One of the early manifestations of the use of misinformation as a political tool was over Hunter Biden’s laptop and the sale of access and influence into the highest echelons in Washington. Just before the last presidential election, fifty-one former intelligence officials put out a public statement that the laptop bore ‘the classic earmarks of a Russian information operation’. The current Secretary of State sounded out the media on this. Much of the mainstream and almost all social media suppressed the story. Polling suggests that the suppression could well have changed the election result.

One thing is clear. The charge of misinformation was itself misinformation.

In his recent maiden speech, Ruddick was himself the target of a misinformation declaration. His speech was posted to a small YouTube website. After just over one hundred people viewed it, it was taken down because of so-called ‘medical misinformation’.

Ruddick says he didn’t even say that ivermectin works. Rather he referred to the fact that the discoverers had been awarded a Nobel Prize and that prior to Covid, it had been prescribed countless times.

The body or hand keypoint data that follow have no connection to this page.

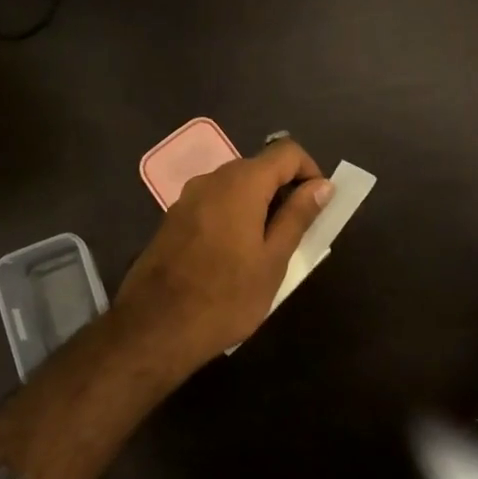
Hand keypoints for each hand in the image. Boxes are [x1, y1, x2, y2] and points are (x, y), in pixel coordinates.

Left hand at [115, 138, 334, 365]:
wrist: (155, 327)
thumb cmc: (226, 296)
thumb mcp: (273, 260)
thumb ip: (297, 216)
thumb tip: (322, 185)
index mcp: (241, 183)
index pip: (287, 151)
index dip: (310, 171)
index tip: (318, 206)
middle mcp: (212, 179)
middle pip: (259, 167)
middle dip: (284, 190)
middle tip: (297, 233)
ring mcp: (188, 197)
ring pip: (235, 186)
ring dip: (258, 205)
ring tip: (267, 248)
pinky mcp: (173, 218)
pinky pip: (214, 203)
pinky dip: (233, 215)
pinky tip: (233, 255)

The Libertarian reaction was simple.

They told the world that YouTube didn’t want Ruddick to be heard. In a classic case of the Streisand effect, they turned the tables. The speech was seen by over a million people worldwide on US and UK sites. It is now also being allowed on other Youtube channels.

Rather than going to the Privileges Committee, Ruddick thanked YouTube for getting his message out so successfully.

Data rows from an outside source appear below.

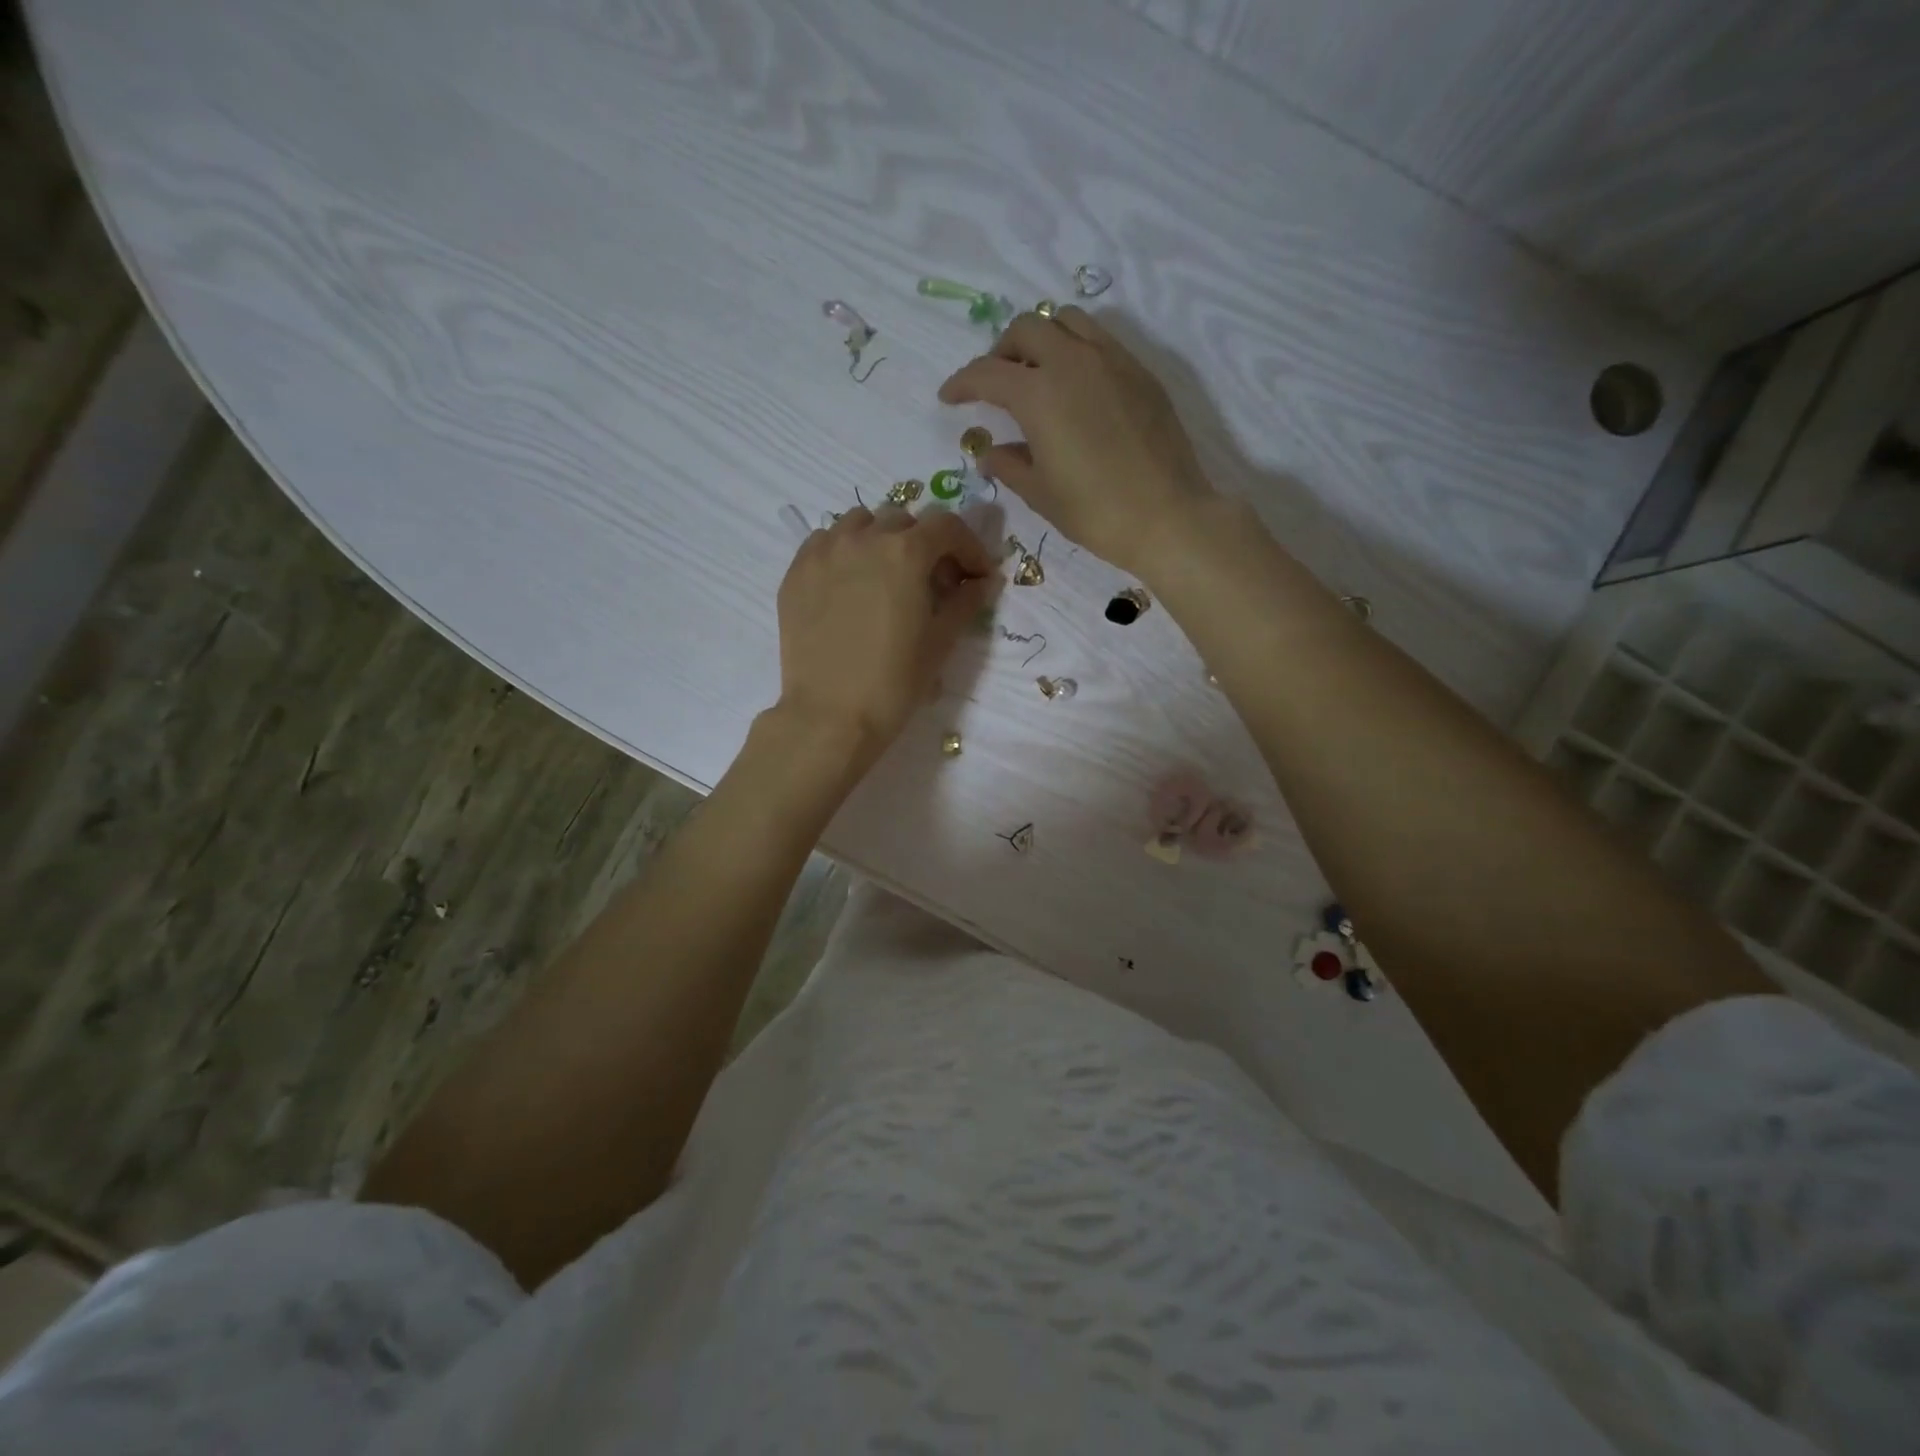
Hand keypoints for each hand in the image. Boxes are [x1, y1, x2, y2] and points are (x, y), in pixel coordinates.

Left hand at [774, 505, 994, 760]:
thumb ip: (966, 602)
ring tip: (887, 575)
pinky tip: (850, 583)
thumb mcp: (941, 642)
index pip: (947, 526)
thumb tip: (983, 581)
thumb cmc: (894, 682)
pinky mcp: (796, 571)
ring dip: (882, 539)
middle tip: (932, 581)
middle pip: (904, 521)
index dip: (969, 547)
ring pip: (860, 523)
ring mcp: (824, 551)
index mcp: (905, 552)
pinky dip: (845, 550)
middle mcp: (863, 538)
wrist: (830, 715)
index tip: (976, 575)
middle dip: (926, 544)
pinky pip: (825, 541)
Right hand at [939, 308, 1215, 577]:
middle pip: (1026, 329)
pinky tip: (1076, 387)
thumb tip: (990, 451)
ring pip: (1067, 321)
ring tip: (1037, 374)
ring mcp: (1112, 360)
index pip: (988, 373)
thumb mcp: (1040, 493)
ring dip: (1042, 338)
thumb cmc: (1095, 512)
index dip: (962, 383)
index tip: (949, 397)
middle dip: (1001, 351)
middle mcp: (1073, 361)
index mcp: (1039, 393)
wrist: (1167, 516)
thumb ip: (1009, 465)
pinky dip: (1076, 349)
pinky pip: (1100, 340)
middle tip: (995, 384)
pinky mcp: (1140, 372)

He says that as a result, he realised something noted here, that to gain approval for the vaccines without their being fully tested, it had to be demonstrated that no alternative treatment was available.

Hence the incentive for Big Pharma to denounce ivermectin. The question is not so much why social media joined in, but why governments in Australia, both Coalition and Labor, did so too, and, as Ruddick says, ‘lying to us endlessly’

And why did so much of the mainstream media elect to be government messengers rather than making the powerful accountable?

The core theme of his refreshingly different maiden speech was, ‘We Libertarians are plotting to take over – so we can leave you alone.’

Despite the Domesday Clock, Ruddick thinks the King is performing well and looks forward to his visit next year on the 200th anniversary of the NSW Legislative Council, Australia’s oldest legislative body. He hopes to emulate the Greens who, he says, are Australia’s most successful party. Marshalling the 12 per cent who vote for the smaller right-wing parties, he wants to pull the Coalition that way, just as Labor is being pulled to the extreme Left by the Greens.

Explaining why he eventually left the Liberal party he remains a strong proponent of the Menzies legacy, which still appeals to today’s forgotten people who instinctively know that freedom of political speech is the cornerstone on which the very existence of democratic society rests.

Now it is self-evident that you cannot put everything into a written constitution, especially one essentially about bringing six self-governing colonies into one nation. As Ruddick says, the founders assumed that free speech would continue after federation. Accordingly, the High Court has found that among the significant implications in the Australian constitution, alongside the Westminster system and our ancient inherited separation of powers, is the freedom of political communication.

It is against the separation of powers and our freedom of political communication that the misinformation bill will be tested.

It is elementary that despite the government’s bizarre attribution of ‘reserve powers’ to ACMA, it is neither vice-regal, nor a legislative body, nor a court.

This is the sort of bill one would expect Beijing to ram through the Hong Kong legislature, hardly one for a democracy.